Chapter Twenty-Three

Ben headed west on the motorway with the dog perched on the passenger seat beside him. After three hours of fast driving he left the M5 at Exeter to cut across the bleak, rugged landscape of Dartmoor National Park. He still didn’t know exactly where he was going. As he drove, he called Jude four, five, six more times. Still no response. Evidently, not all of the younger generation were surgically attached to their mobile phones.

The weather was closing in as the afternoon wore on. Dark rolling clouds scudded menacingly over the craggy landscape, and a freezing mist was descending. The roads were getting narrower now, and almost deserted. This was one of England’s last real wildernesses, and the place he was looking for could be just about anywhere. The sense of frustration was slowly rising as he neared Bodmin.

Suddenly feeling the buzz of the phone in his pocket, he made a grab to answer it. ‘Jude, is that you?’ He’d left him so many messages that he felt he knew the kid.

‘This is Sophie Norrington,’ said a clipped-sounding female voice.

There was hardly any mobile signal up here, and Ben was worried about getting cut off. He thanked her for calling back, explaining again that he was a friend of the Arundel family.

‘Mum told me what’s happened. It’s awful. Poor Jude!’

‘He doesn’t know yet,’ Ben said. ‘I’m travelling to the farm in Cornwall to tell him.’

‘That dump,’ Sophie sniffed.
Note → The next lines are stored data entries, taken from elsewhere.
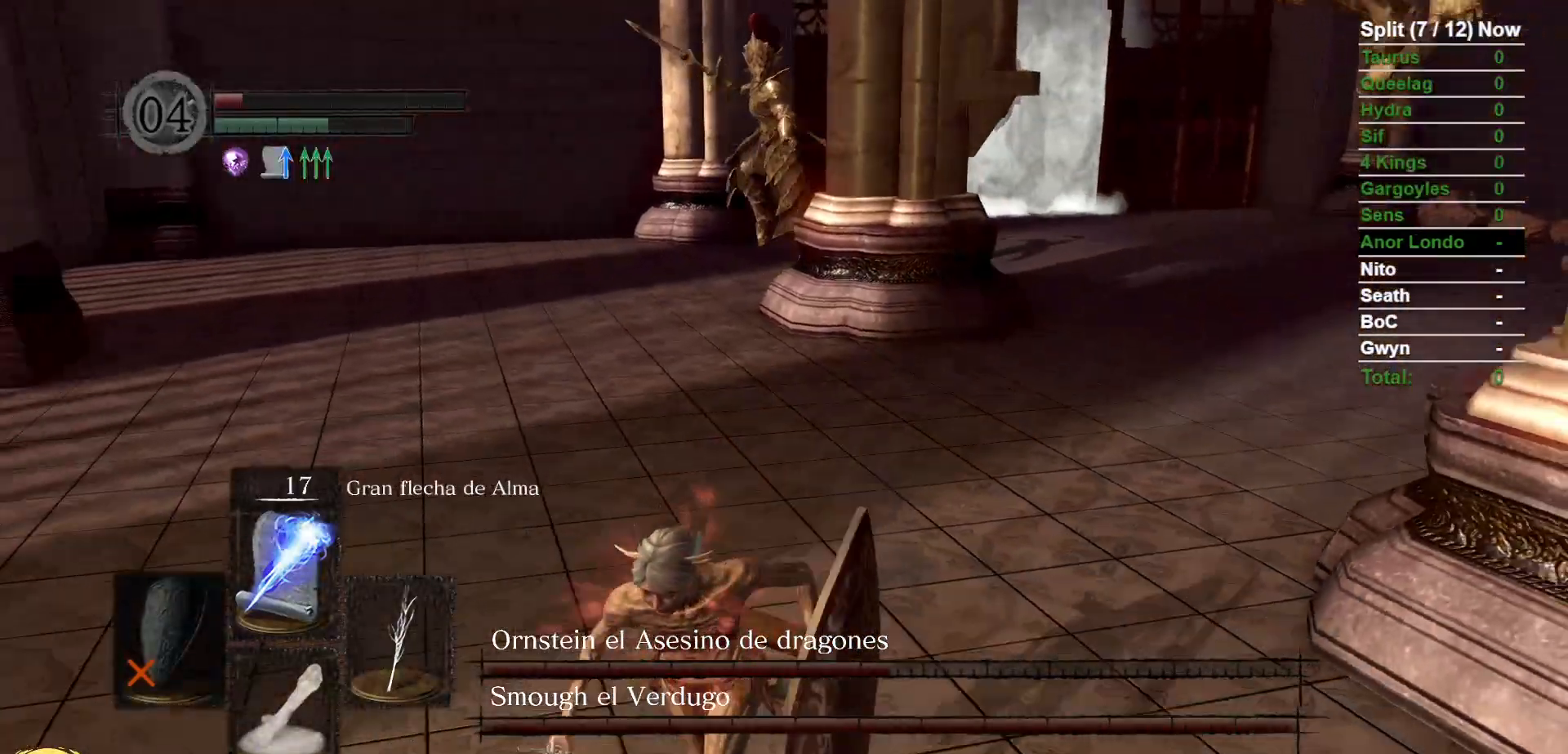
Gameplay with a controller (Xbox layout); each line is a JSON object with the inputs held at the frame after it (dt_ms = milliseconds from this image to that frame). "events" lists button and stick changes between this image and that frame as [ms after this image, input, new state], when the widget could be followed in between. Not read: SELECT START.
{"dt_ms": 500, "buttons": ["B", "R1"], "left_stick": "down", "right_stick": "center", "events": [[417, "R1", "down"]]}
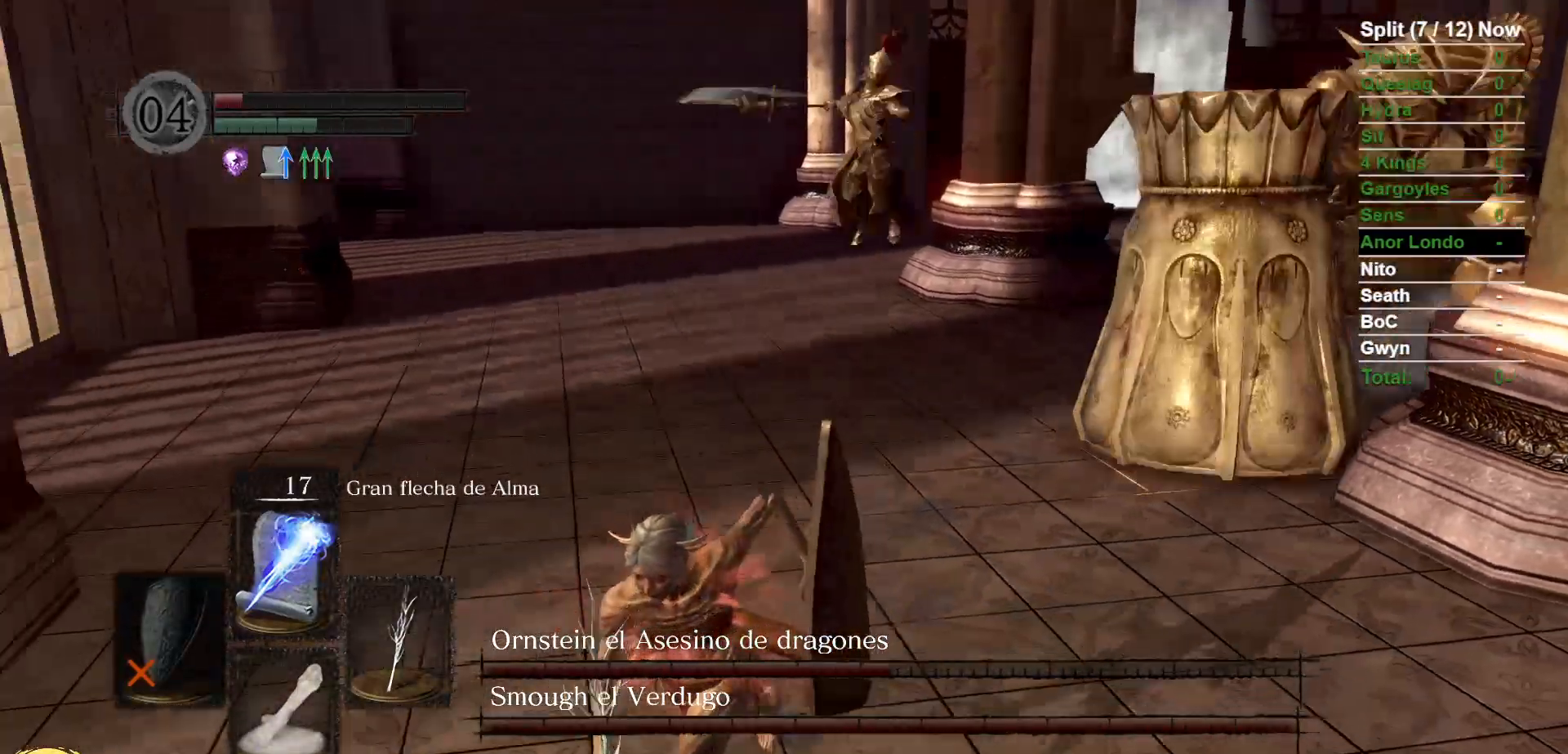
{"dt_ms": 1000, "buttons": [], "left_stick": "center", "right_stick": "center", "events": [[83, "R1", "up"], [83, "left_stick", "down-left"], [133, "B", "up"], [233, "left_stick", "up"], [350, "R3", "down"], [350, "left_stick", "center"], [433, "R3", "up"]]}
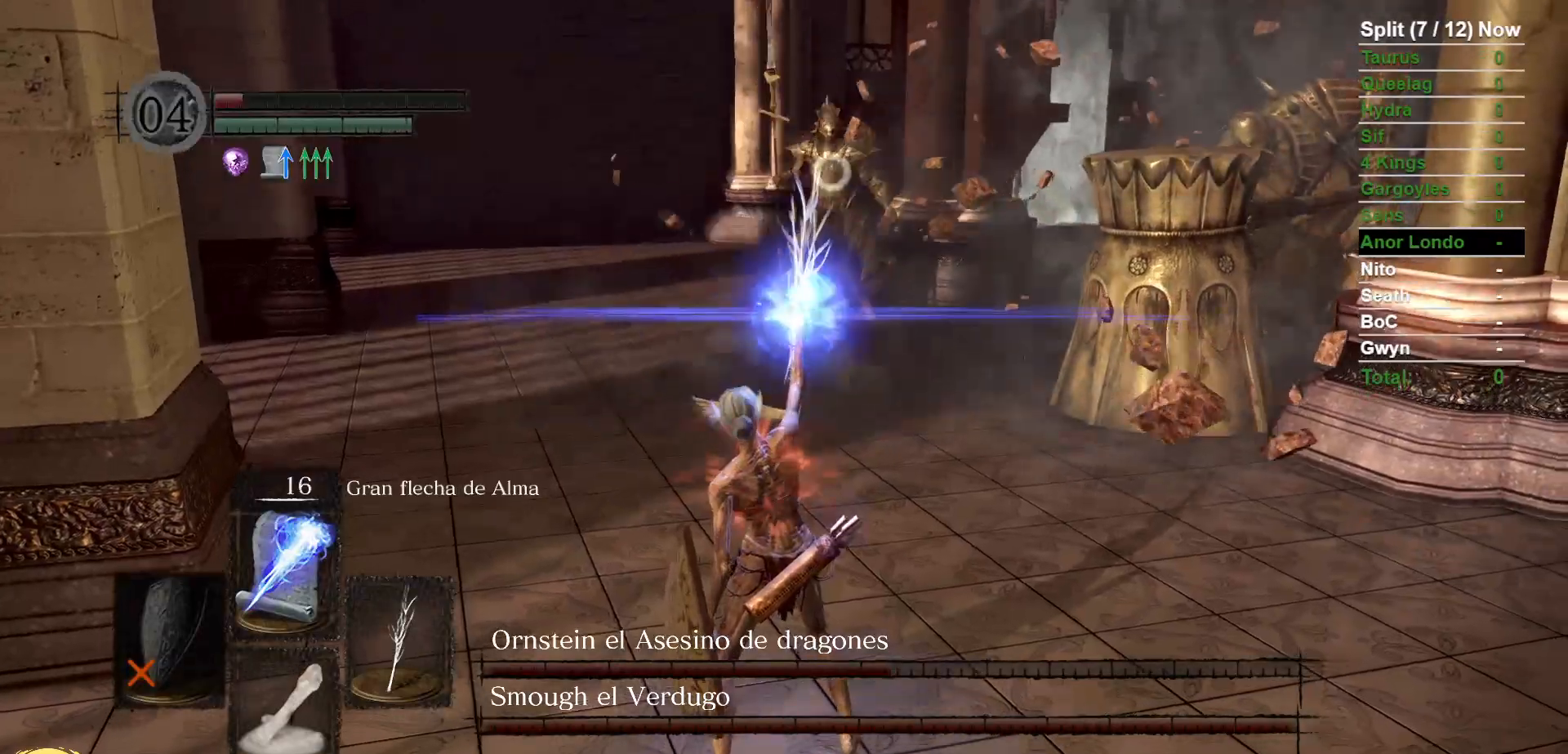
{"dt_ms": 500, "buttons": [], "left_stick": "center", "right_stick": "center", "events": [[167, "R3", "down"], [250, "R3", "up"]]}
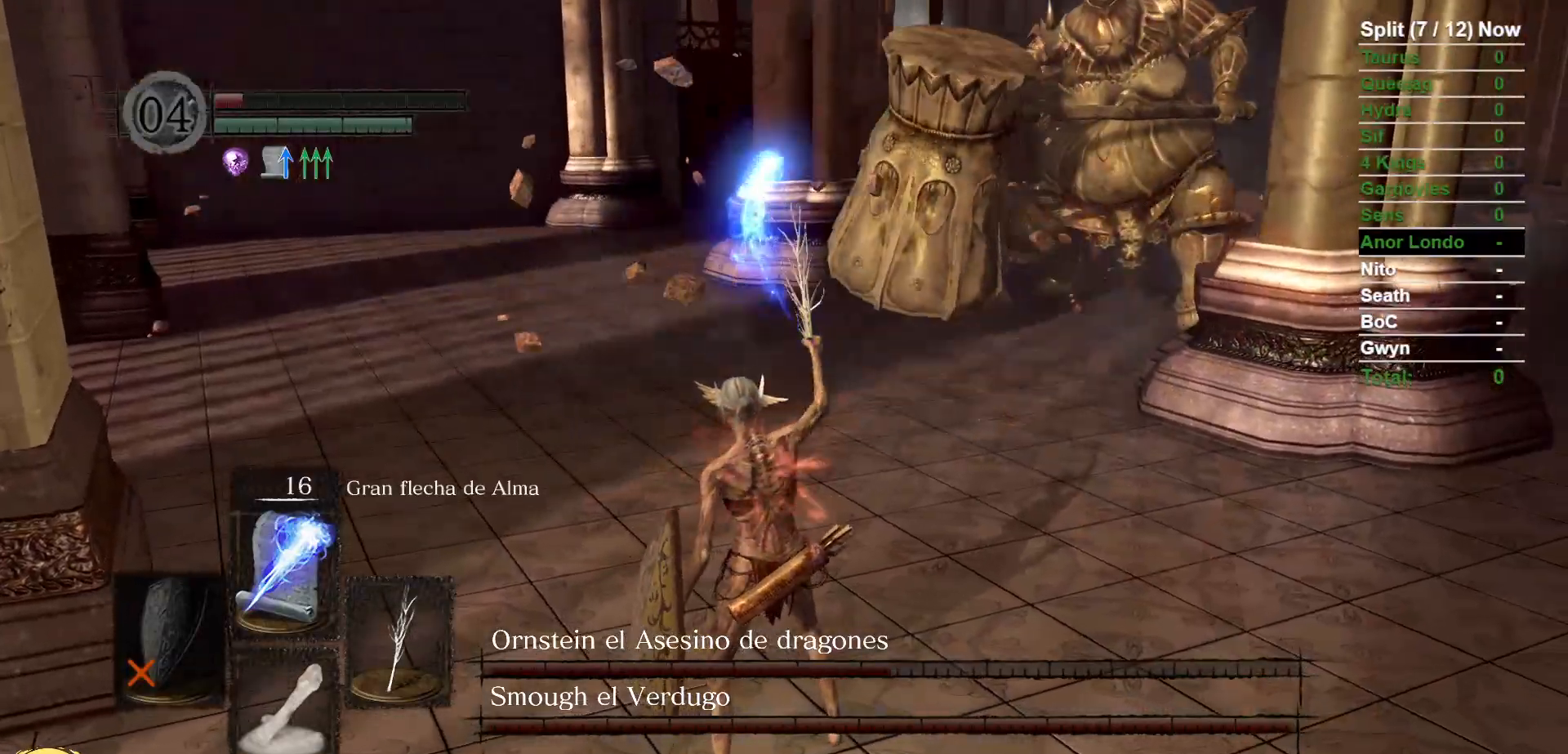
{"dt_ms": 500, "buttons": ["B"], "left_stick": "down", "right_stick": "center", "events": [[67, "left_stick", "down"], [250, "B", "down"]]}
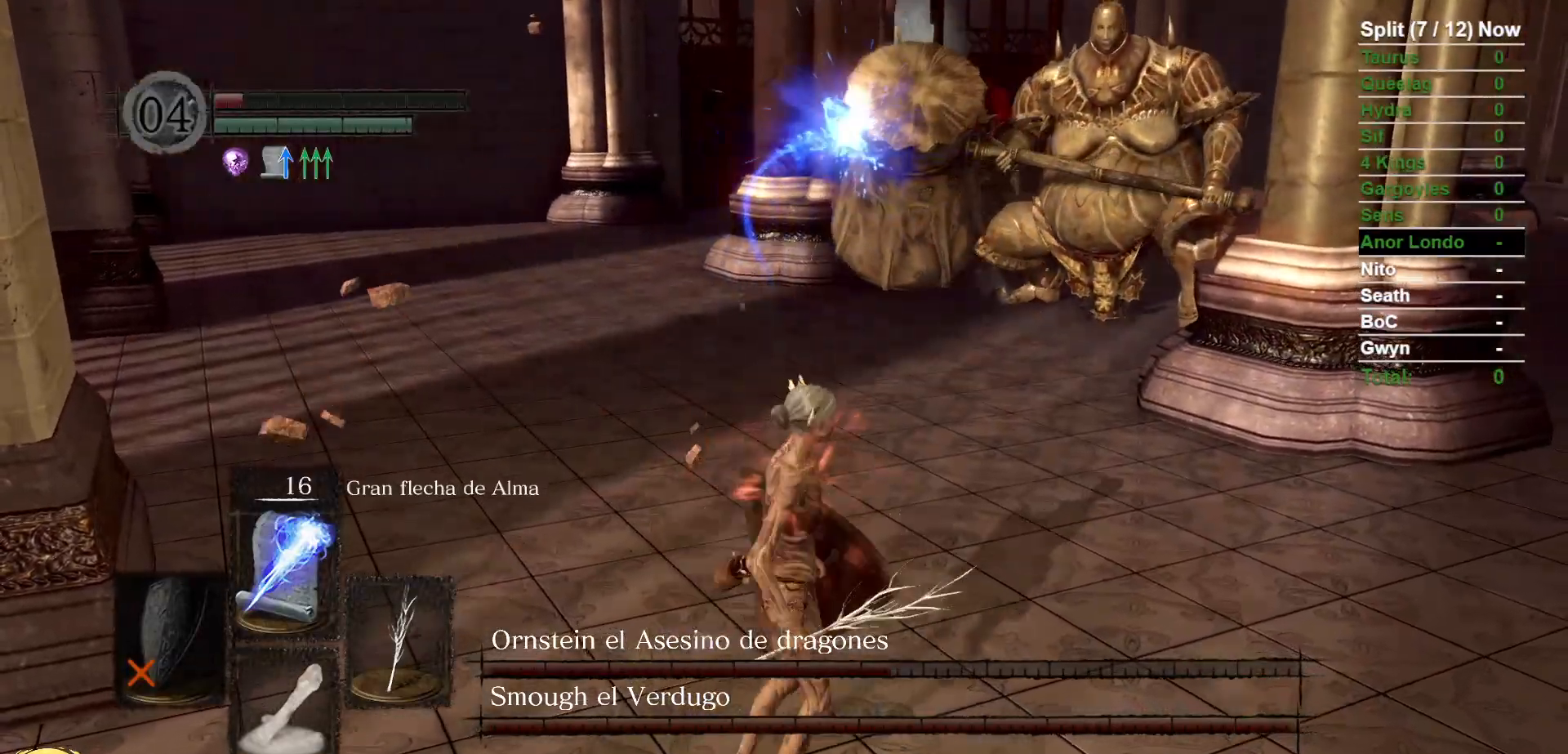
{"dt_ms": 1000, "buttons": ["B"], "left_stick": "down-right", "right_stick": "center"}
Like mother, like daughter.

‘Your mother told me you’d been there,’ Ben said. ‘Can you give me directions?’

‘It’s really isolated. I think the nearest village was called War

… War-something. Warleg. Warlego.’ Sophie’s voice kept breaking up, and he had to strain to make out her words. He pulled the car over to the side of the road, flipped on the inside light and began scouring the map he’d bought at the last fuel stop. ‘There’s a place here called Warleggan.’

‘That’s it.’

‘What about the name of the farm itself?’ he asked quickly, anxious that he was going to lose the phone signal at any moment.

Sophie thought for a moment. ‘It was something suitably grim and lugubrious-sounding like “Bleak Mountain”. No, that’s not it. Black Rock. Black Rock Farm. Ask any of the locals. They’ll tell you how to find it, but you might get some funny looks.’ She paused, then said in a softer tone, ‘Will you tell Jude I asked after him?’

‘I’ll do that,’ Ben said. He was about to thank her when he realised the phone signal had died on him.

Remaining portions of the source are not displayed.